To get the most from your journal it needs to be a place for honest, expression of self. This may mean that you need to take steps to ensure the privacy of your journal so you feel confident that it is a safe place to be completely open and honest with yourself.

Use your journal to connect with yourself, mind, body & spirit. Simply by the way that you start your journal entry you can choose which aspect of yourself will be expressed. For example, I think…, I feel…which may express both the physical sensations of the body as well as the emotions you’re experiencing;

I guess… or I imagine… allows you to draw on your creative, wise self.

When you’re not sure what to do next, journaling can clarify or contain confusion. Once written down you may see what your next step might be. Sometimes, it may reveal that confusion has value, in that it prevents us from making rash decisions. Journaling during confusion, can help us to value the part it plays in our lives.

If you’ve written everything down that causes you joy or pain… still feeling stuck and unsure of how to proceed., journaling the following statement can help you discover possibilities. If I wanted to I could…

If this doesn’t clarify things, wait, and try again the on the following day.

Trust the process.

Journaling helps you come to know yourself more, accept yourself, and to learn to love yourself, by valuing all of your thoughts, feelings and behaviours, and treating them as messengers, helping you to learn.

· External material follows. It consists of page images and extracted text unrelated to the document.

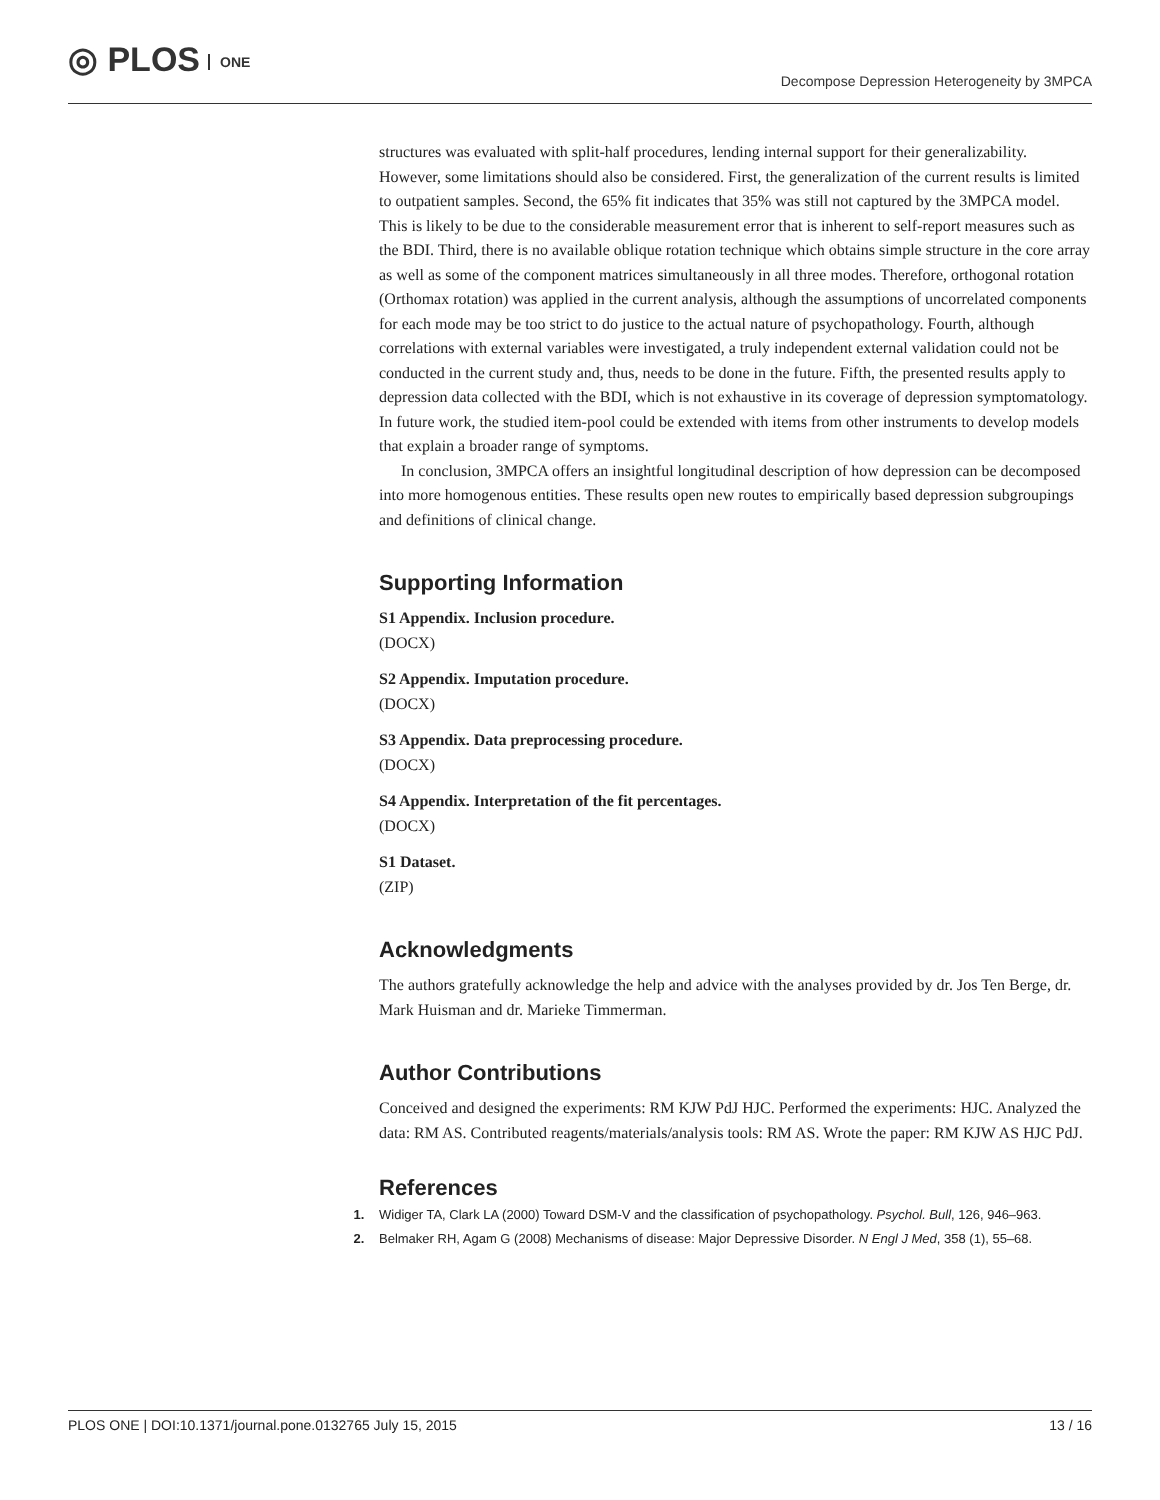◎ PLOS ONE
Decompose Depression Heterogeneity by 3MPCA
structures was evaluated with split-half procedures, lending internal support for their generalizability. However, some limitations should also be considered. First, the generalization of the current results is limited to outpatient samples. Second, the 65% fit indicates that 35% was still not captured by the 3MPCA model. This is likely to be due to the considerable measurement error that is inherent to self-report measures such as the BDI. Third, there is no available oblique rotation technique which obtains simple structure in the core array as well as some of the component matrices simultaneously in all three modes. Therefore, orthogonal rotation (Orthomax rotation) was applied in the current analysis, although the assumptions of uncorrelated components for each mode may be too strict to do justice to the actual nature of psychopathology. Fourth, although correlations with external variables were investigated, a truly independent external validation could not be conducted in the current study and, thus, needs to be done in the future. Fifth, the presented results apply to depression data collected with the BDI, which is not exhaustive in its coverage of depression symptomatology. In future work, the studied item-pool could be extended with items from other instruments to develop models that explain a broader range of symptoms.
In conclusion, 3MPCA offers an insightful longitudinal description of how depression can be decomposed into more homogenous entities. These results open new routes to empirically based depression subgroupings and definitions of clinical change.
Supporting Information
S1 Appendix. Inclusion procedure.
(DOCX)
S2 Appendix. Imputation procedure.
(DOCX)
S3 Appendix. Data preprocessing procedure.
(DOCX)
S4 Appendix. Interpretation of the fit percentages.
(DOCX)
S1 Dataset.
(ZIP)
Acknowledgments
The authors gratefully acknowledge the help and advice with the analyses provided by dr. Jos Ten Berge, dr. Mark Huisman and dr. Marieke Timmerman.
Author Contributions
Conceived and designed the experiments: RM KJW PdJ HJC. Performed the experiments: HJC. Analyzed the data: RM AS. Contributed reagents/materials/analysis tools: RM AS. Wrote the paper: RM KJW AS HJC PdJ.
References
1. Widiger TA, Clark LA (2000) Toward DSM-V and the classification of psychopathology. Psychol. Bull, 126, 946–963.
2. Belmaker RH, Agam G (2008) Mechanisms of disease: Major Depressive Disorder. N Engl J Med, 358 (1), 55–68.
PLOS ONE | DOI:10.1371/journal.pone.0132765 July 15, 2015 13 / 16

Like all relationships, growing in love & appreciation for yourself will come as a direct result of your intention to do so.

‘Shoulds, Oughts and Musts’ can steal joy from your life. Shoulds, oughts and musts, are generally the fruit of guilt, obligation & limited thinking. Psychologists call this ‘musterbatory thinking!” It can be a revealing experience to take the time to list all the things you think you should do & all the things you tell yourself you have to do. Ask yourself… are these activities really about who you really are and the life you’re here to live? Are you able to let go of some or all of these? Can you delegate any? Are you able to see that some are in fact things you ‘want’ to do and now feel free to view them in this much more joyful light?

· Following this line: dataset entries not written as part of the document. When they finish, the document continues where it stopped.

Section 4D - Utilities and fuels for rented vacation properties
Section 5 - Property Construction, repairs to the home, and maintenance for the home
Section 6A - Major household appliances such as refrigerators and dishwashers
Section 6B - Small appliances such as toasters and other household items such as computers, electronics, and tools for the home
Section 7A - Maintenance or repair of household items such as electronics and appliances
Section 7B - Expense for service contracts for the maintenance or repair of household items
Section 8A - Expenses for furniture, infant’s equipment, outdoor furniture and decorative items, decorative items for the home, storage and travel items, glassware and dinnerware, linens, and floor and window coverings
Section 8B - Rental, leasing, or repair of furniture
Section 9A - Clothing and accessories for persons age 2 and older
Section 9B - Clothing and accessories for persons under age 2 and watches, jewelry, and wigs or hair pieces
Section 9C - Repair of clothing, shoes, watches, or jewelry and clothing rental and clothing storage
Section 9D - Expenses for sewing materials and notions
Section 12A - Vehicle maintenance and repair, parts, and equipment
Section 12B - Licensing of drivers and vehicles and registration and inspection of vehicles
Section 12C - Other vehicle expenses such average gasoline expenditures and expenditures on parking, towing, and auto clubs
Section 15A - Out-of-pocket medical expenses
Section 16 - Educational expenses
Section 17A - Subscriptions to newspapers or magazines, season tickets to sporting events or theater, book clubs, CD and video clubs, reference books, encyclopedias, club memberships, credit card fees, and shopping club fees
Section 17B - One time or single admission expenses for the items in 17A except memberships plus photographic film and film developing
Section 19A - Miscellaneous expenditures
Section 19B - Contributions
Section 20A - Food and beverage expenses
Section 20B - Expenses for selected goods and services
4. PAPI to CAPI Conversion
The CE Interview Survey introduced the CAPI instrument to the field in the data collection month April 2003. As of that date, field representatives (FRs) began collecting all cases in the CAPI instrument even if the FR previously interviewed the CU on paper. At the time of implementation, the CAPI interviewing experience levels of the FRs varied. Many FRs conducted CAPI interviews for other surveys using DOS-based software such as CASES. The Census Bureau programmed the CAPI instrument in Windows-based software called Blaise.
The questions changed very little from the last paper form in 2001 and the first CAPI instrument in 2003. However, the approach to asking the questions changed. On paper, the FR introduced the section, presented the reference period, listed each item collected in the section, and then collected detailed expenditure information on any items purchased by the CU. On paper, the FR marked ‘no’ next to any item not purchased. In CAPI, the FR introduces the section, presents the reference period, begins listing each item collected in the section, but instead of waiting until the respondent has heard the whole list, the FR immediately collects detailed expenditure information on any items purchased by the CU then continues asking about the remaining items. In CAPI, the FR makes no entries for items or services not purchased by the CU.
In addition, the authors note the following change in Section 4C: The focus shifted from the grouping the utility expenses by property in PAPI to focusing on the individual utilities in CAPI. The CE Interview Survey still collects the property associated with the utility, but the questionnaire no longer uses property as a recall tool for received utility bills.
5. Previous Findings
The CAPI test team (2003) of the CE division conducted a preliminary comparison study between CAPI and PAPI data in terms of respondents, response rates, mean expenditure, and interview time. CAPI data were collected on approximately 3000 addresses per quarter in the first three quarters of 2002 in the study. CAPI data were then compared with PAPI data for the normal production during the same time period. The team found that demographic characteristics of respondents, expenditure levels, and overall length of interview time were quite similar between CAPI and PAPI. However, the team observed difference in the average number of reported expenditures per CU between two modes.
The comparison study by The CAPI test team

Gratitude is a powerful transformational practise. Journaling a daily list of all you’re grateful for as often as you can will truly change your life. The more often you ask your mind to sift your experience for everything great… the more your mind will make a habit of looking for what’s right with the world. Try it and observe what happens!

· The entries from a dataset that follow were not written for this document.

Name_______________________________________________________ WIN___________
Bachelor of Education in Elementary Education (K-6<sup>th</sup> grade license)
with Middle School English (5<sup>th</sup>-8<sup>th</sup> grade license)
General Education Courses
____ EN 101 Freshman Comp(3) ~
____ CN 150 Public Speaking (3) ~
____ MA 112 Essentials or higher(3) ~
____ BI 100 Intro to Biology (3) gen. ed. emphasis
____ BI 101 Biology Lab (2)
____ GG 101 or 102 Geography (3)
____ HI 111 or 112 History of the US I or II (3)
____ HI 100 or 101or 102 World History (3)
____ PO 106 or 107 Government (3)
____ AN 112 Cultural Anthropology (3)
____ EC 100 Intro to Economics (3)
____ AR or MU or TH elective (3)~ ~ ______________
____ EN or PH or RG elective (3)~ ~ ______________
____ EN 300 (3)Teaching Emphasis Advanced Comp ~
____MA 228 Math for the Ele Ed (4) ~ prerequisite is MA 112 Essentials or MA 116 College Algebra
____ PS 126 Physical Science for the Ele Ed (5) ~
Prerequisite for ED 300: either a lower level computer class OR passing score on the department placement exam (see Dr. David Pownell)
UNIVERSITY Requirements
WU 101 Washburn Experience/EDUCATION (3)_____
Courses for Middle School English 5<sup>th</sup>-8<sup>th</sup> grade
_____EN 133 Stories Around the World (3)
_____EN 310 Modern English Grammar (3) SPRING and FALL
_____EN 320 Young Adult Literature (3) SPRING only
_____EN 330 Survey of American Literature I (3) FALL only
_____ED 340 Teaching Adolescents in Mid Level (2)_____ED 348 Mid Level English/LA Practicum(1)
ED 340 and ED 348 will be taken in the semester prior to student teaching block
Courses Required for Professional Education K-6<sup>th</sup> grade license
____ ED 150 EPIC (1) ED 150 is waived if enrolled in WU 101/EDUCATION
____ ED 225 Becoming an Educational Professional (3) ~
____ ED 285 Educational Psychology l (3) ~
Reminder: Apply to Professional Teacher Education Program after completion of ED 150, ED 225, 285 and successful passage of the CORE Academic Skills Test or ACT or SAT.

Keeping a journal can also help you to heal emotional pain. Sometimes, emotional pain can manifest as symptoms in our body. Your journal you can help you clarify and work through painful memories and let them go.

An interesting exercise is list in your journal all the people with whom you spend most time. Do these people uplift, energise, drain, or deplete you. This is powerful information if you allow it to guide your decisions about with whom you spend how much time. You may be surprised by what you discover.

Do you need closure? You will know if you have any ‘unfinished business’. You can use your journal as a tool to help you gain closure. One of the journal tasks some people have benefitted from is by writing an ‘as if’ letter to the person you wish to say a psychological goodbye to… you can say anything left unsaid. It’s amazing how the simple act of writing this letter in the privacy of your own journal can allow you to feel heard, and then become willing and able to let go.

Value yourself! It is said that what we appreciate, appreciates. Taking the time for some self appreciation in your journal is a fun and worthwhile practise. There are lots of ways to do this – such as creating a success log, where you can record every one of your achievements big and small that you can remember. Make a list of all the qualities and attributes you like about yourself, no matter how small and insignificant they may appear to you right now.

Journaling facilitates your growth and prepares you for change. It helps you to visualise your intentions and goals. Journaling is a powerful means of measuring change and in valuing yourself and what matters most in your life.